“Why do you have the chests made so strong?” Wallace asked, after awhile.

“O, we need it,” he replied, “lifting them in and out the boats; and sometimes we have articles of value to carry. Now, that case has all our most important papers in it. So it is necessary that it should be made strong.”

“Yes,” said the stranger, again, with more energy than before, “the papers and all that money belong to the Spanish government. It was an infernal mean scheme letting those banditti into the banquet, but little Cristelle was wilful, and fancied their handsome clothes covered honest hearts.”

“Come, Don Jose,” said Harris, gayly, “do try to wake your sleepy ideas before you talk any more. I presume,” he added, turning to Wallace, and noting the dark foreboding that again crossed his brow, “that he refers to some valuable pieces of plate in our possession. You remember when the last rebellion took place the capital was said to have been robbed. At that time the insurgents placed some of their spoils in trust in our hands, and we still retain them. Don Jose is confused tonight; what with the sea-sickness, and the change from cold to warm air, he is nearly insensible,” and he laughed a careless, merry laugh, at the same time casting a look of stern, contemptuous reproof upon the cowering Spaniard.

At this stage of affairs the sound of heavy voices, and the tramp of measured steps, told that the men had returned. Don Jose sprang from his seat with a quick, nervous motion, drew his hat over his dark, flashing eyes, and waited impatiently for further motions. Wallace opened the door; and, as he supposed, the same four men that brought the boxes entered to remove them. He was deceived, however, by their dress; the whole band, consisting of between thirty and forty members, dressing alike, excepting the five leaders and Harris, who, although he had not yet reached the twenty-second year of his age, was universally acknowledged as leader of the whole; his father having held that place until his death, which occurred two years before.

* * * * *

And now the tangled thread of our history leads us back, three long and changing years, to a small thatched cottage in Italy, where all day long the air is heavy with perfume, and the sun goes down at eventide in a sea of purple, and crimson, and gold.

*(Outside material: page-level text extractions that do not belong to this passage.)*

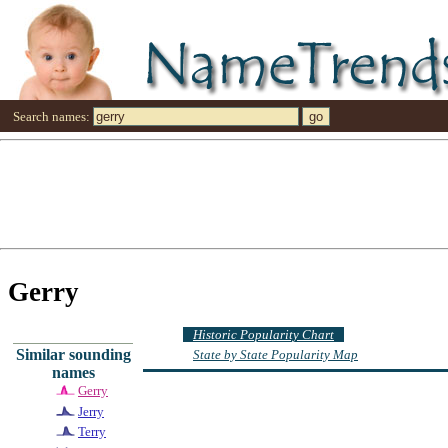
Search names:
Gerry
Historic Popularity Chart
Similar sounding
State by State Popularity Map
names
Gerry
Jerry
Terry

“Mother, you do wrong to judge Morrillo so harshly,” said a low, sweet voice, one mid-summer night. “True, he wears the bandit frock and cap, but I know they hide a noble head, and shield a generous heart. Besides, he is so young now that his father’s will is the only law he knows; he never had a mother to tell him how to live.” And the voice was low and sad, and the slight form of Arabel Ortono glided away from the drooping vine she was trailing, and sought her favorite retreat in the shaded veranda.

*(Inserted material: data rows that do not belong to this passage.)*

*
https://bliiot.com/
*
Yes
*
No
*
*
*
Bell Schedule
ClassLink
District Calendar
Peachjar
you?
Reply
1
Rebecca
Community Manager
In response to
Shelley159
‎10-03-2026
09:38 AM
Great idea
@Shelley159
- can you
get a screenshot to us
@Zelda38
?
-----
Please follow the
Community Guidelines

Her mother soon sought her there, and paused a moment in the low, arched doorway to contemplate the picture before her. Arabel was kneeling in a shaded niche, her fair young face flushing and paling alternately, her long golden-brown curls sweeping over the closely fitting spencer of darkest hue, and her eyes raised to catch the brightest moonbeams as they struggled through the thick vines.

“Well, Arabel,” said the mother, at last, interrupting the girl’s reverie, “you have argued the young pirate’s cause pretty faithfully; now let me hear you protect your own. Tell me how and why you first became interested in those most lawless of all unlawful men, and I will try to be reasonable with your wild fancies.”